Personal information
- Full name: Adrián Ricardo Centurión
- Date of birth: 19 January 1993 (age 33)
- Place of birth: Avellaneda, Argentina
- Height: 1.74 m (5 ft 9 in)
- Position: Left winger

Team information
- Current team: Racing de Córdoba
- Number: 20

Youth career
- Racing Club

Senior career*
- Years: Team / Apps / (Gls)
- 2012–2014: Racing Club / 41 / (7)
- 2013–2014: → Genoa (loan) / 12 / (0)
- 2015–2017: São Paulo / 40 / (2)
- 2016–2017: → Boca Juniors (loan) / 22 / (8)
- 2017: Genoa / 3 / (0)
- 2018–2020: Racing Club / 29 / (10)
- 2019: → Atlético San Luis (loan) / 9 / (0)
- 2020: → Vélez Sarsfield (loan) / 5 / (1)
- 2020–2024: Vélez Sarsfield / 39 / (6)
- 2022: → San Lorenzo (loan) / 11 / (2)
- 2023: → Barracas Central (loan) / 10 / (0)
- 2025: Oriente Petrolero / 19 / (5)
- 2026–: Racing de Córdoba / 9 / (2)

International career
- 2012–2013: Argentina U20 / 5 / (2)
- 2018: Argentina / 0 / (0)

= Ricardo Centurión =

Argentine footballer (born 1993)

Adrián Ricardo Centurión (born 19 January 1993) is an Argentine professional footballer who plays as a winger for Racing de Córdoba in the Primera B Nacional of Argentina.

==Club career==
===Racing Club and loan with Genoa===
Centurión joined Racing's youth setup at the age of 15 and came through the ranks. He made his professional debut on 7 May 2012 in a 4–2 victory against Atletico Rafaela. He scored his first goal On 12 August 2012, in an away victory against Argentinos Juniors.

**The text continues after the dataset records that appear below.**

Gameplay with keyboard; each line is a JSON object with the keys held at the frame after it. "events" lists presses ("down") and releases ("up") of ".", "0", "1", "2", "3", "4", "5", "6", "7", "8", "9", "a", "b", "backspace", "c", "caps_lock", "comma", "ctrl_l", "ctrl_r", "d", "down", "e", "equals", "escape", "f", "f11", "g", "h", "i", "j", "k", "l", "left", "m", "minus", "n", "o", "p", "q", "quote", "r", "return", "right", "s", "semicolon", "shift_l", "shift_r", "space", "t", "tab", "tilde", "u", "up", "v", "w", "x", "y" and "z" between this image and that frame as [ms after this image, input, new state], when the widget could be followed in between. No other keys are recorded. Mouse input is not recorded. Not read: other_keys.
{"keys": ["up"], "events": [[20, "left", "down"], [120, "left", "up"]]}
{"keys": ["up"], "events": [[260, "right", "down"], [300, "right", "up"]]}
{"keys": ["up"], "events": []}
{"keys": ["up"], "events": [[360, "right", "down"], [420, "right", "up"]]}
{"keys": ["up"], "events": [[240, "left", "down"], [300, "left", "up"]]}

On 19 August 2012, Centurión had a hand in both goals as Racing defeated local rivals Independiente 2–0 in the Avellaneda derby at Estadio Juan Domingo Perón. This performance was considered the youngster's breakthrough game for La Academia, and he went on to establish himself as the squad's first-choice left midfielder in a 4–4–2 formation.

Racing president Gastón Cogorno confirmed on 24 January 2013 that Centurión was on the verge of agreeing a deal to join Russian top division outfit Anzhi Makhachkala in the summer of 2013. During negotiations, the deal fell through after contract disagreements between the two clubs.

On 2 September 2013, the final day of the summer transfer window, Italian club Genoa confirmed the signing of Centurión on a season long loan with an option to buy at the end of the 2013–14 season. He endured a difficult season in Italy, however, totaling only 12 appearances for club in Serie A, who ultimately decided not to trigger the purchase clause at the end of the season, resulting in his return to Racing the following summer.

===São Paulo and loan with Boca Juniors===
On 30 January 2015, it was confirmed that Centurión signed for Brazilian club São Paulo FC, who gained 70% of the player's rights for €4.2 million.

In 2016, Centurión returned to Argentina, in a season-long loan deal with Boca Juniors, with the option to be fully signed by the club. He was awarded the number 10 shirt, which had previously also been worn by Carlos Tevez and Diego Maradona. Despite some initial disciplinary issues off the pitch, he later played a decisive role in helping his club to win the 2016–17 Argentine Primera División title.

===Second spells at Genoa and Racing and further loan spells===
In the summer of 2017, Centurión signed with Italian club Genoa for the second time. He once again had a difficult experience with the team, making only three league appearances for the club, and two in the Coppa Italia, before being sold to Racing Club once again in January 2018, for €6 million.

After arguing with Racing's manager during a match, and being left out of the squad as a result, in June 2019, Centurión was loaned out to Mexican side Atlético San Luis; however, after a difficult first part of the season and a lack of playing time, he asked to leave the club and return to Argentina in November.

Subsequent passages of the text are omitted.